After the US started enforcing vaccination for pre-school children, case incidence has dropped dramatically from a peak of about 22,000 in 1990. Since 1997 there have been fewer than 300 cases a year and about 1 death a year. Most of these cases have been acquired outside the US.

The UK had 964 laboratory confirmed cases of measles in the first half of this year. If the cases continue to rise we will see deaths in previously healthy children and adults.

Succubi · 02/10/2012 05:08

OP you are being very unreasonable. Have my first ever Biscuit

jaggythistle · 02/10/2012 06:36

i also caught whooping cough as a toddler and my mum is now a bit :( that i wasn't vaccinated due to the scare at the time.

op it must have been scary to see your wee one having convulsions, but YABU to just refuse all further jabs.

MrsSchadenfreude · 02/10/2012 07:04

OP, can you have your DD vaccinated when she is a bit older?
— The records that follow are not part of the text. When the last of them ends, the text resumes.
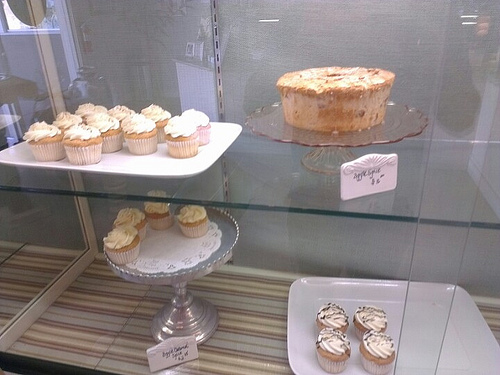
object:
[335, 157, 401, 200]
sign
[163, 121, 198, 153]
cupcake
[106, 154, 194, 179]
plate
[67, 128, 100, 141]
frosting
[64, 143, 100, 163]
cupcake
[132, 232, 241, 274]
platter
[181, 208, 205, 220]
frosting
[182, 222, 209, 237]
cupcake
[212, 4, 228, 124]
beam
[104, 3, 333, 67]
wall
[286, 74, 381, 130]
cake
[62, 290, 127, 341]
wall paper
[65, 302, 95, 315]
stripe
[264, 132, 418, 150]
platter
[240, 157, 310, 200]
shelf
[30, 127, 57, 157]
cupcake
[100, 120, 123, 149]
cupcake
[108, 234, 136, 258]
cupcake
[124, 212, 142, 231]
cupcake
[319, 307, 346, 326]
cupcake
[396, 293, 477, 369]
tray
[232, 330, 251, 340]
stripe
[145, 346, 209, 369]
sign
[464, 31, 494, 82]
reflection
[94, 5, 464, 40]
glass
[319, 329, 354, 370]
cupcake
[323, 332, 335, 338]
frosting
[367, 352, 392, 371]
cupcake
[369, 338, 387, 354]
frosting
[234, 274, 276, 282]
stripe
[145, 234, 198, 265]
doliy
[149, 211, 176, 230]
cupcake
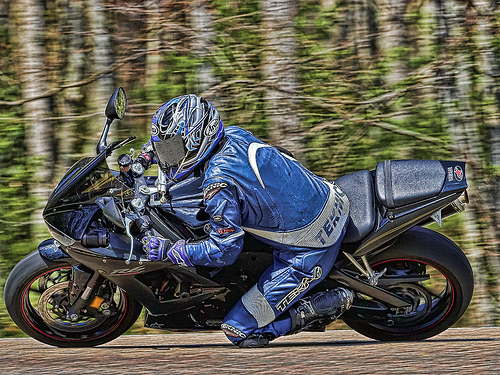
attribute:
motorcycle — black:
[6, 88, 474, 347]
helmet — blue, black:
[152, 92, 226, 188]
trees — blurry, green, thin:
[2, 0, 499, 321]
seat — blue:
[333, 161, 465, 245]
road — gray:
[0, 327, 499, 373]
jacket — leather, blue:
[169, 128, 349, 248]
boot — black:
[290, 288, 351, 332]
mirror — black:
[109, 86, 127, 119]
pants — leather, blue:
[221, 233, 350, 347]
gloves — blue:
[144, 237, 188, 265]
We used to live in Belgium and they didn't do the second vaccine until 11.

FWIW, I had measles as a child and it affected my eyes seriously. I had to have an operation on them when I was two, and my vision has never been good - a direct result of having had measles.

wheresmespecs · 02/10/2012 08:00

Duelingfanjo, read this - www.bbc.co.uk/news/health-15999492

There have been deaths, in France, and a LOT of patients ill enough to be hospitalised.
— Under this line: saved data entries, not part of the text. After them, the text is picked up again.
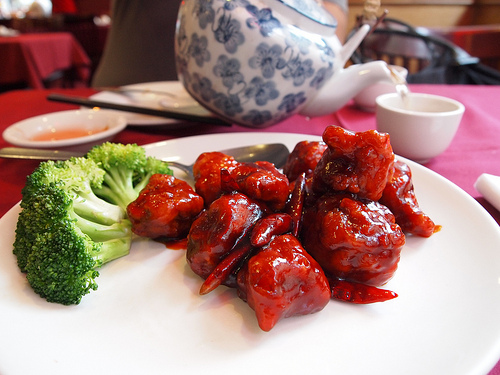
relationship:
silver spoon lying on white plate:
[3, 141, 287, 167] [0, 132, 500, 372]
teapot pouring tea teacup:
[164, 0, 446, 132] [369, 79, 464, 160]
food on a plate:
[136, 110, 425, 329] [12, 125, 498, 374]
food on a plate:
[10, 124, 444, 332] [12, 125, 498, 374]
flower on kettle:
[214, 6, 244, 63] [174, 0, 402, 129]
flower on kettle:
[254, 34, 282, 81] [174, 0, 402, 129]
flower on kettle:
[283, 47, 311, 89] [174, 0, 402, 129]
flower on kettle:
[180, 28, 212, 75] [174, 0, 402, 129]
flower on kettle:
[211, 45, 254, 97] [174, 0, 402, 129]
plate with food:
[12, 125, 498, 374] [10, 124, 444, 332]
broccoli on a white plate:
[13, 140, 175, 305] [0, 132, 500, 372]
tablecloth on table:
[410, 74, 495, 168] [92, 68, 496, 372]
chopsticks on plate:
[70, 75, 235, 155] [350, 293, 452, 345]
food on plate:
[10, 124, 444, 332] [90, 138, 499, 369]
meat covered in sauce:
[235, 170, 393, 226] [182, 170, 410, 283]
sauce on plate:
[182, 170, 410, 283] [12, 125, 498, 374]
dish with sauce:
[1, 105, 127, 155] [26, 127, 110, 141]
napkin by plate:
[471, 170, 489, 208] [3, 135, 474, 374]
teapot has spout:
[172, 1, 405, 129] [302, 59, 397, 124]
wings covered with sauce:
[120, 122, 465, 331] [125, 122, 439, 331]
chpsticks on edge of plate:
[42, 90, 231, 127] [95, 81, 213, 134]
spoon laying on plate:
[2, 143, 295, 173] [12, 125, 498, 374]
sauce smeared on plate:
[166, 233, 188, 251] [12, 125, 498, 374]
Again - you need to think about vulnerable children and adults. Children with CF, Down Syndrome, any immune system problems whether from illness (cancer) or treatment, or even children with athsma are all much more likely to suffer badly if they get measles or whooping cough, or ANY preventable illness for which vaccines are routinely given.

Again - you may be able to live with yourself or your own child getting measles/whooping cough - would you be happy if you or your child infected another vulnerable child, and they died or were left with serious health problems?

Public immunisation programmes exist for a reason.